The studies show that the more homework given, correlates with less motivation being seen in students to actually complete their homework. And, if you think about it, it is a scenario that most working-aged people encounter daily. For example, when faced with a load of work, many people get highly discouraged just upon seeing how much they have to complete. The same can be said for piles of homework, as the motivation factor and engagement factor go down the drain.
Other areas affected
Research and psychology experts say that homework has multiple negative affects on students. From their health to their social lives, and even grades, the vast impact that homework can have can’t be ignored. Although homework is important to give students a sense of responsibility and to encourage them to think outside of the box, too much is said to have the opposite effect.
Those students who spend too much time on homework can end up neglecting other areas of their lives, like physical and social activity. And, those students end up seeing a decline in their mental health as well. These musings aren’t just an opinion, as they are found to be the results of many research studies concerning homework and its effects on mental health.
Stanford University in America, published a study that concluded that 56% of students considered homework a primary source of stress. The students also said that the burden of too much homework resulted in a lack of sleep, exhaustion, weight loss, headaches, and poor eating habits.
In terms of social lives, students reported that they have less time to spend with their families and friends if they have a lot of homework. The negative effects of this result in feelings of isolation and a lacking support system.
The opposite effect on grades
In terms of excessive homework affecting students’ grades, research shows more homework doesn’t mean better grades. As students spend all day in class, only to come home to more schoolwork, the result oftentimes ends in burnout. And, burnout equates to not completing homework-which has the opposite effect of what it was designed to accomplish. Those research studies also show that if students stop doing homework altogether out of feeling unmotivated or burned out, it affects their grades.
Too much homework has also shown to reduce active learning, which is a type of learning that occurs in context and encourages participation and creative thinking. Active learning also promotes the application and analysis of class content in real world settings, which is important for problem-solving in real life scenarios.

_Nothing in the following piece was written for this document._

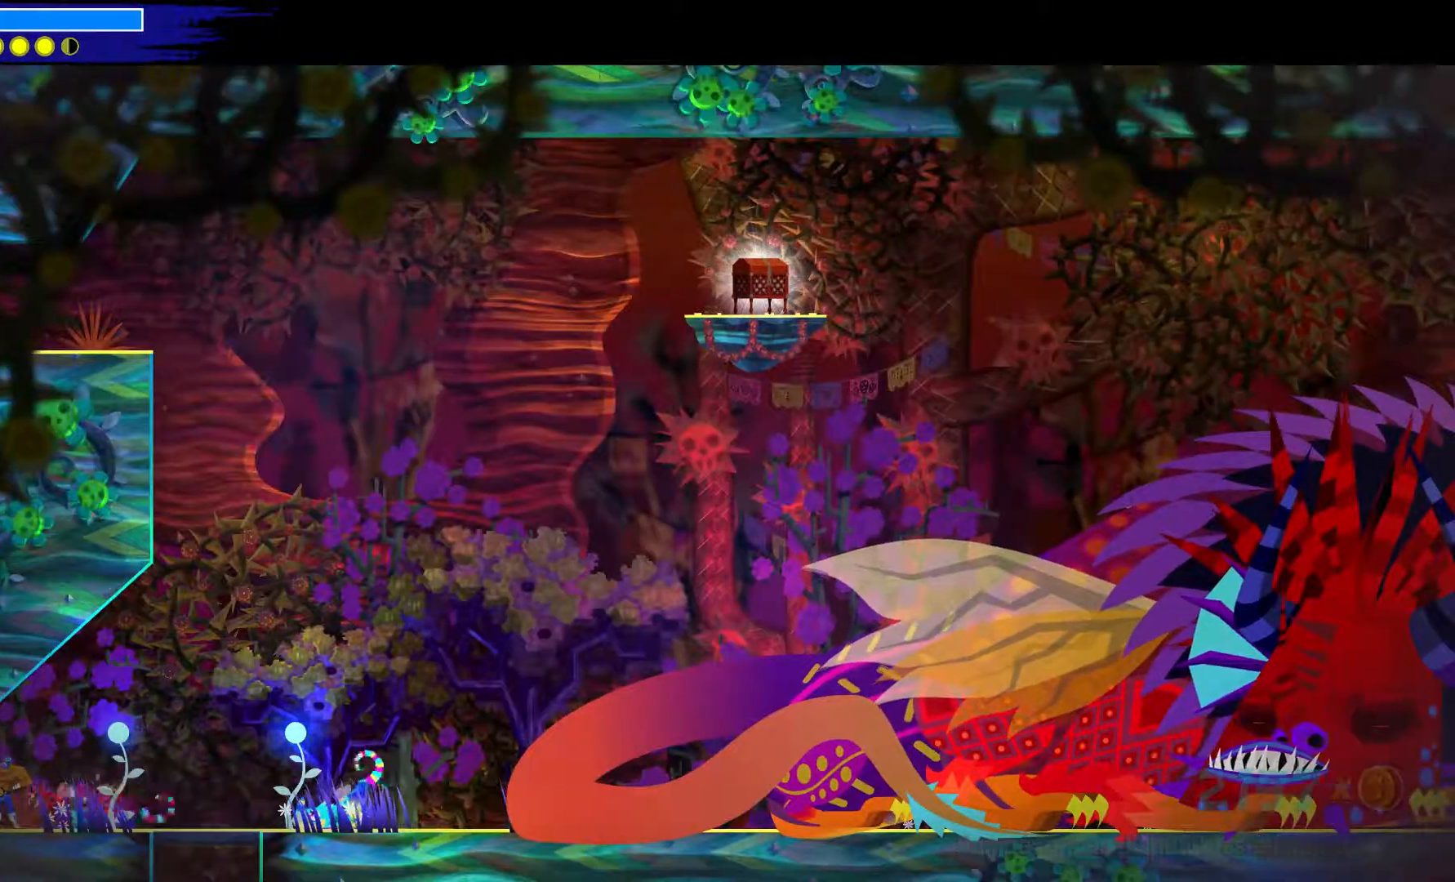
{"buttons": [], "left_stick": "center", "right_stick": "center", "events": []}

Exacerbating student inequity
Moreover, the issuance of homework highlights the inequity of students. The American Psychological Association says that homework has been found to affect those disproportionately from less affluent families.
“Kids from wealthier homes are more likely to have resources such as computers, internet connections, dedicated areas to do schoolwork and parents who tend to be more educated and more available to help them with tricky assignments. Kids from disadvantaged homes are more likely to work at afterschool jobs, or to be home without supervision in the evenings while their parents work multiple jobs.”

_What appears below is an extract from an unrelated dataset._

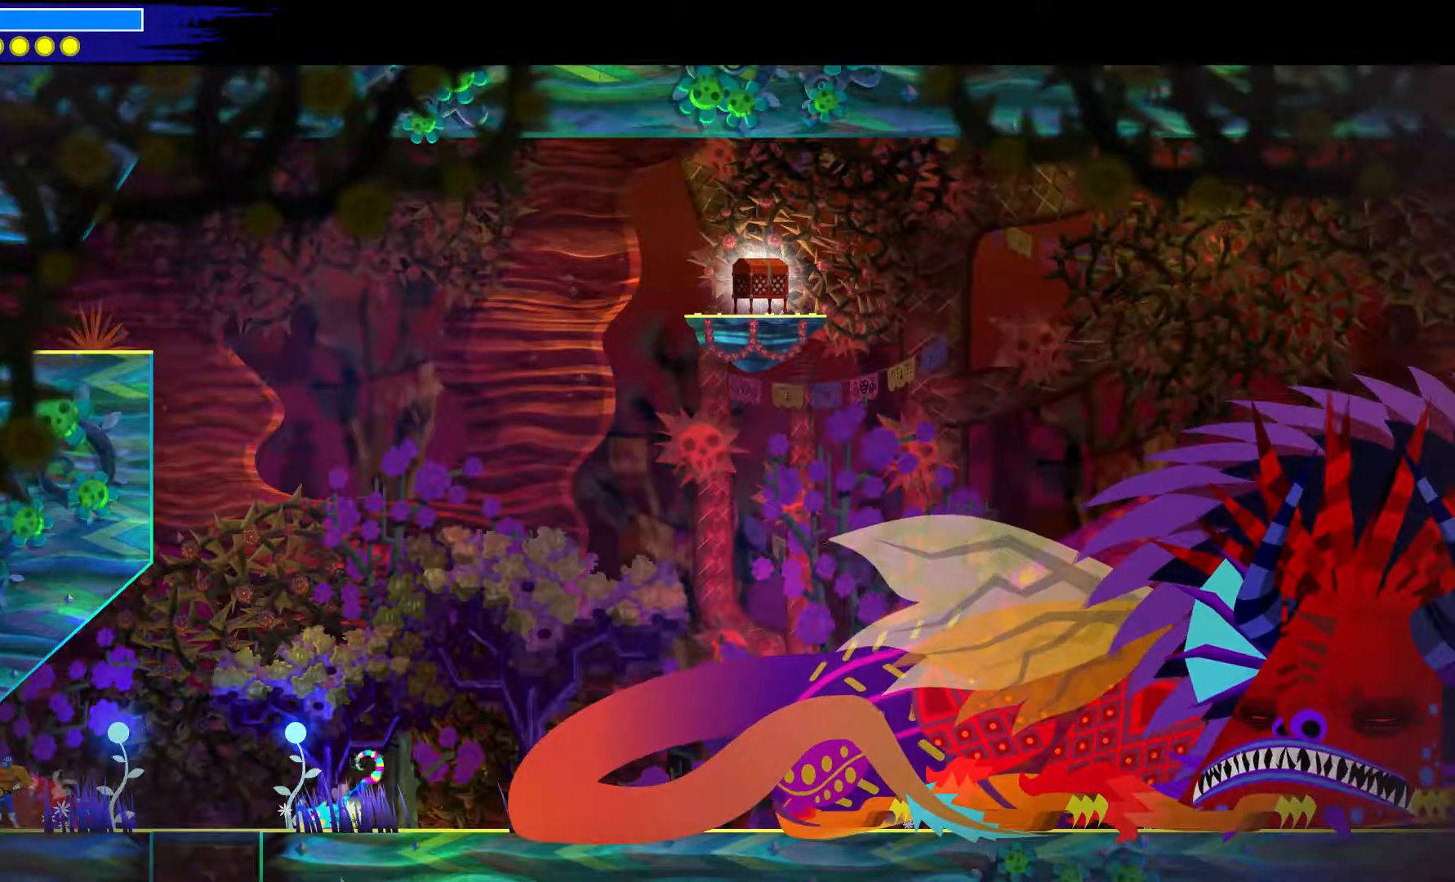
{"buttons": [], "left_stick": "down-right", "right_stick": "center", "events": [[167, "left_stick", "down-right"]]}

But, the inequity isn’t just seen in American students. As affluent students everywhere are busy with after-school extracurricular activities or private tutoring, less affluent students may have to work to support their families. Adding homework into the mix can be one more thing that less affluent students have to conquer.
That’s not all. Homework also affects affluent students when it comes to being stressed. As many students from higher socioeconomic families are expected to carry on the family name or excel in their studies, the stress can be daunting. Private, elite schools – who may not buy into the less homework is better trend – may actually give more homework to their affluent students, resulting in extreme levels of stress.
How much is too much?
Clearly, the answer is not crystal-clear when it comes to how much homework should be given versus how much it really helps students learn. The line is definitely a fine one, as many feel that- traditionally- homework is supposed to supplement what students learn at school.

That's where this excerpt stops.